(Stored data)
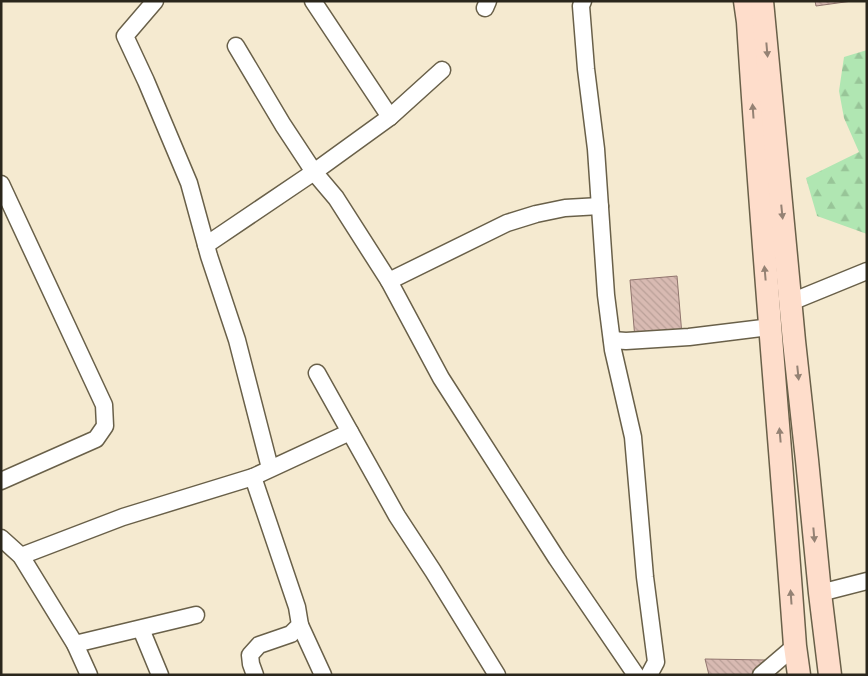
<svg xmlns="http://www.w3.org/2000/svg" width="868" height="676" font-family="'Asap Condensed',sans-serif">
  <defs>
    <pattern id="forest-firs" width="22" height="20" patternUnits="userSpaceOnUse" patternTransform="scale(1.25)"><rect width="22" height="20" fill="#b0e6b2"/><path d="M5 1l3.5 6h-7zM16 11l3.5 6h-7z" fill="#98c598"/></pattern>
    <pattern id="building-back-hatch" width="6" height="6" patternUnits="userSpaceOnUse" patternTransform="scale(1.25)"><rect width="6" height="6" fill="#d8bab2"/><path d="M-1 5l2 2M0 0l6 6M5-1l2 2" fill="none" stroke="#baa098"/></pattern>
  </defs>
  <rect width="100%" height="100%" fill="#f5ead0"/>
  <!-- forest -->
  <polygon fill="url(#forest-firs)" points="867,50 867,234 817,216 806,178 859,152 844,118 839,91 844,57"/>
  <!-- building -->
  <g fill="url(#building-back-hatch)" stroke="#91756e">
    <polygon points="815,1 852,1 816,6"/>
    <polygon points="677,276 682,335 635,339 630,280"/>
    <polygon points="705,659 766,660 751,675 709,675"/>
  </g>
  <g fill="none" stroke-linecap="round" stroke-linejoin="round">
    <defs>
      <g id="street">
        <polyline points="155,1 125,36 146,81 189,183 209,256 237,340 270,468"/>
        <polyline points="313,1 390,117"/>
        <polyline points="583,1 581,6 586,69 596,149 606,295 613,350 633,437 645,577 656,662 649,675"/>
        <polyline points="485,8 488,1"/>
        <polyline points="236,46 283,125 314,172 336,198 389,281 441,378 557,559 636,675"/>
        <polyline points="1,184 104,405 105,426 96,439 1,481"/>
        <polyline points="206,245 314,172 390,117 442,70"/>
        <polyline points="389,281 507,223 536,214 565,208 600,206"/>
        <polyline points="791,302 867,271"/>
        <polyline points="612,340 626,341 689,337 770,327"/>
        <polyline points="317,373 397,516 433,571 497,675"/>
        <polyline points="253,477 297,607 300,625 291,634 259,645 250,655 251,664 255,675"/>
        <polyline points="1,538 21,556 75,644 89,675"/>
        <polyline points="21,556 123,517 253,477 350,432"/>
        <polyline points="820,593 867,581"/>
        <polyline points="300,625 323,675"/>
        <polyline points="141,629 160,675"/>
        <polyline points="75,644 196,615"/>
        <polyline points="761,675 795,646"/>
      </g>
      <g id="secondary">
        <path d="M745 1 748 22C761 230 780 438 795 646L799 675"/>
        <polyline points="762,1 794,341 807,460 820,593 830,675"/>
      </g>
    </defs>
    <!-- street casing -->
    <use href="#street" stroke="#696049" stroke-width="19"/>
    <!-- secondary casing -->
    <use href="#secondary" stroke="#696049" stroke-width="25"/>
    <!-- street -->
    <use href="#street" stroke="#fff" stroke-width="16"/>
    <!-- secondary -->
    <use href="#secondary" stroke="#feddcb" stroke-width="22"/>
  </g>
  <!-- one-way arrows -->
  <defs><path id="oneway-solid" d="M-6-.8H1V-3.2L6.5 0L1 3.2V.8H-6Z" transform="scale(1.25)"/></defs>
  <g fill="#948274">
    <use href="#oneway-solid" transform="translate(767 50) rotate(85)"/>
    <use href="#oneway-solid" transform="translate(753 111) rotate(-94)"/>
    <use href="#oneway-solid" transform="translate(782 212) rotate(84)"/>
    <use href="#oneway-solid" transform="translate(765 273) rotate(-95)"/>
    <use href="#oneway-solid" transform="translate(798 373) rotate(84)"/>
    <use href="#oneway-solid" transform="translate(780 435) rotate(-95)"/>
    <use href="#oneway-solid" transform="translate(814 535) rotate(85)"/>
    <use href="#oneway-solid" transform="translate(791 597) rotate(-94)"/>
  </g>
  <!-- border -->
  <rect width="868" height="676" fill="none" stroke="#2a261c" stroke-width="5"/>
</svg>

» **Required work**
Your copy should match the records above exactly, apart from the pictures, which stay out.

» **Expected answer**
<svg xmlns="http://www.w3.org/2000/svg" width="868" height="676" font-family="'Asap Condensed',sans-serif">
  <defs>
    <pattern id="forest-firs" width="22" height="20" patternUnits="userSpaceOnUse" patternTransform="scale(1.25)"><rect width="22" height="20" fill="#b0e6b2"/><path d="M5 1l3.5 6h-7zM16 11l3.5 6h-7z" fill="#98c598"/></pattern>
    <pattern id="building-back-hatch" width="6" height="6" patternUnits="userSpaceOnUse" patternTransform="scale(1.25)"><rect width="6" height="6" fill="#d8bab2"/><path d="M-1 5l2 2M0 0l6 6M5-1l2 2" fill="none" stroke="#baa098"/></pattern>
  </defs>
  <rect width="100%" height="100%" fill="#f5ead0"/>
  <!-- forest -->
  <polygon fill="url(#forest-firs)" points="867,50 867,234 817,216 806,178 859,152 844,118 839,91 844,57"/>
  <!-- building -->
  <g fill="url(#building-back-hatch)" stroke="#91756e">
    <polygon points="815,1 852,1 816,6"/>
    <polygon points="677,276 682,335 635,339 630,280"/>
    <polygon points="705,659 766,660 751,675 709,675"/>
  </g>
  <g fill="none" stroke-linecap="round" stroke-linejoin="round">
    <defs>
      <g id="street">
        <polyline points="155,1 125,36 146,81 189,183 209,256 237,340 270,468"/>
        <polyline points="313,1 390,117"/>
        <polyline points="583,1 581,6 586,69 596,149 606,295 613,350 633,437 645,577 656,662 649,675"/>
        <polyline points="485,8 488,1"/>
        <polyline points="236,46 283,125 314,172 336,198 389,281 441,378 557,559 636,675"/>
        <polyline points="1,184 104,405 105,426 96,439 1,481"/>
        <polyline points="206,245 314,172 390,117 442,70"/>
        <polyline points="389,281 507,223 536,214 565,208 600,206"/>
        <polyline points="791,302 867,271"/>
        <polyline points="612,340 626,341 689,337 770,327"/>
        <polyline points="317,373 397,516 433,571 497,675"/>
        <polyline points="253,477 297,607 300,625 291,634 259,645 250,655 251,664 255,675"/>
        <polyline points="1,538 21,556 75,644 89,675"/>
        <polyline points="21,556 123,517 253,477 350,432"/>
        <polyline points="820,593 867,581"/>
        <polyline points="300,625 323,675"/>
        <polyline points="141,629 160,675"/>
        <polyline points="75,644 196,615"/>
        <polyline points="761,675 795,646"/>
      </g>
      <g id="secondary">
        <path d="M745 1 748 22C761 230 780 438 795 646L799 675"/>
        <polyline points="762,1 794,341 807,460 820,593 830,675"/>
      </g>
    </defs>
    <!-- street casing -->
    <use href="#street" stroke="#696049" stroke-width="19"/>
    <!-- secondary casing -->
    <use href="#secondary" stroke="#696049" stroke-width="25"/>
    <!-- street -->
    <use href="#street" stroke="#fff" stroke-width="16"/>
    <!-- secondary -->
    <use href="#secondary" stroke="#feddcb" stroke-width="22"/>
  </g>
  <!-- one-way arrows -->
  <defs><path id="oneway-solid" d="M-6-.8H1V-3.2L6.5 0L1 3.2V.8H-6Z" transform="scale(1.25)"/></defs>
  <g fill="#948274">
    <use href="#oneway-solid" transform="translate(767 50) rotate(85)"/>
    <use href="#oneway-solid" transform="translate(753 111) rotate(-94)"/>
    <use href="#oneway-solid" transform="translate(782 212) rotate(84)"/>
    <use href="#oneway-solid" transform="translate(765 273) rotate(-95)"/>
    <use href="#oneway-solid" transform="translate(798 373) rotate(84)"/>
    <use href="#oneway-solid" transform="translate(780 435) rotate(-95)"/>
    <use href="#oneway-solid" transform="translate(814 535) rotate(85)"/>
    <use href="#oneway-solid" transform="translate(791 597) rotate(-94)"/>
  </g>
  <!-- border -->
  <rect width="868" height="676" fill="none" stroke="#2a261c" stroke-width="5"/>
</svg>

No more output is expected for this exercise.